In Art, Biography, Books, Non-Fiction on 02/05/2014 at 12:00 pm

I Was Vermeer by Frank WynneBefore he became an art forger, Han van Meegeren was an excellent painter of original realistic works with a fantastic technique and a number of successful projects to his own name. He had won a prestigious award, held profitable exhibitions, and had even sketched what was to become the most reproduced image in twentieth century Holland. But whilst Han van Meegeren was still a young man, still creating naturalistic paintings, the art world had dramatically changed, turning first towards impressionism and later to cubism. By the 1920’s, Han was incensed and embittered against these changes, enraged by the movement away from the rules of academic painting. Han had harvested a great sneering contempt for art critics and several bad habits – alcohol, morphine and prostitutes. And yet, despite Han’s personal troubles, he was extremely meticulous in his approach to forgery. Han van Meegeren fooled his enemies, swindled the Nazis, and painted with a vengeful passion.

In this biography, Frank Wynne brings this exciting story to light with a cultured intelligence. Employing engaging headings and quotations, each chapter invites the reader to discover more. The story explores in some detail the hows and whys of the forger’s life. How he used Bakelite (the first commercially made plastic) to resemble antic varnish. Why he had initially become an artist as a revolt against his father.
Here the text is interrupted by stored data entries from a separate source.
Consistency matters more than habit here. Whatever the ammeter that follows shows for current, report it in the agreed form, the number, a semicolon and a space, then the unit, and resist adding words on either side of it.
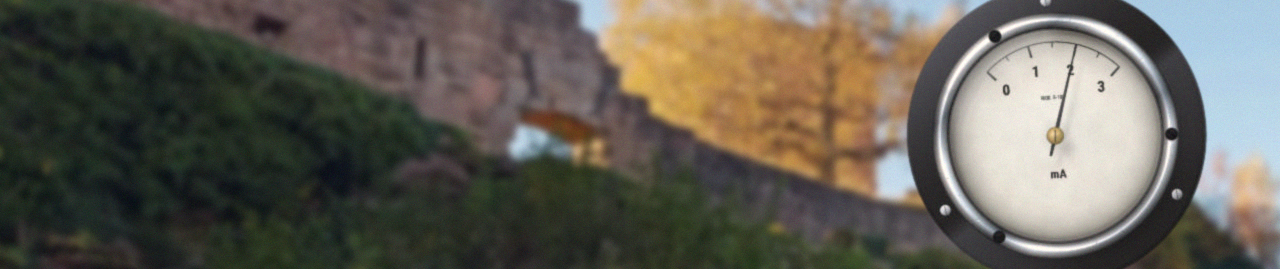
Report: 2; mA
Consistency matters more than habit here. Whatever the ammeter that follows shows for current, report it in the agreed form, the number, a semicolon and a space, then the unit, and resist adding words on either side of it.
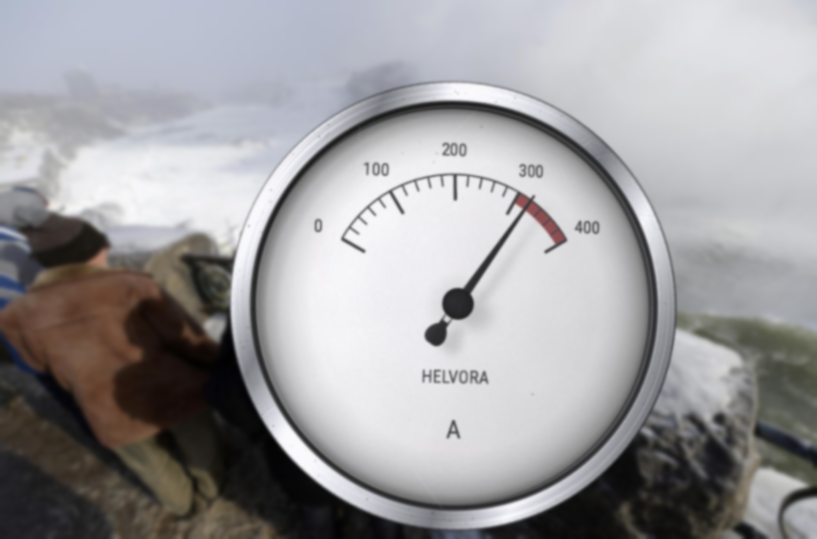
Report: 320; A
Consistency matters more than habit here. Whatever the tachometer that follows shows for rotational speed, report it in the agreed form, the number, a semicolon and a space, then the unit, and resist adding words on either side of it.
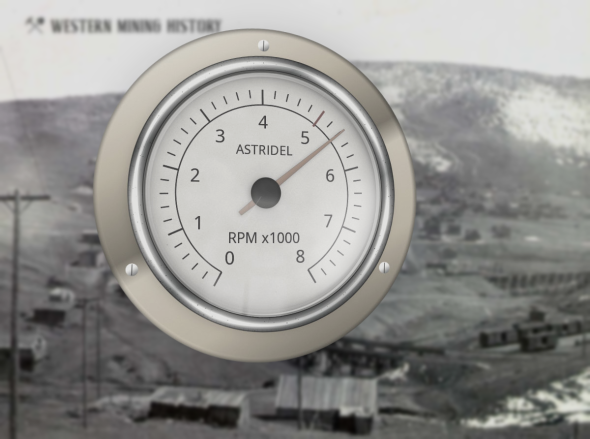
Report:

In conclusion, I enjoyed this book and would recommend it to a friend. In particular, I admired the writer for appropriately balancing just enough attention to detail with the right amount of psychological insight. Indeed, as I appreciated this gripping life story, I had to remind myself that I was reading non-fiction. That is because the facts of the story have been crafted in a novelistic way, both to inform and to delight.

Sometimes the truth really is stranger than fiction.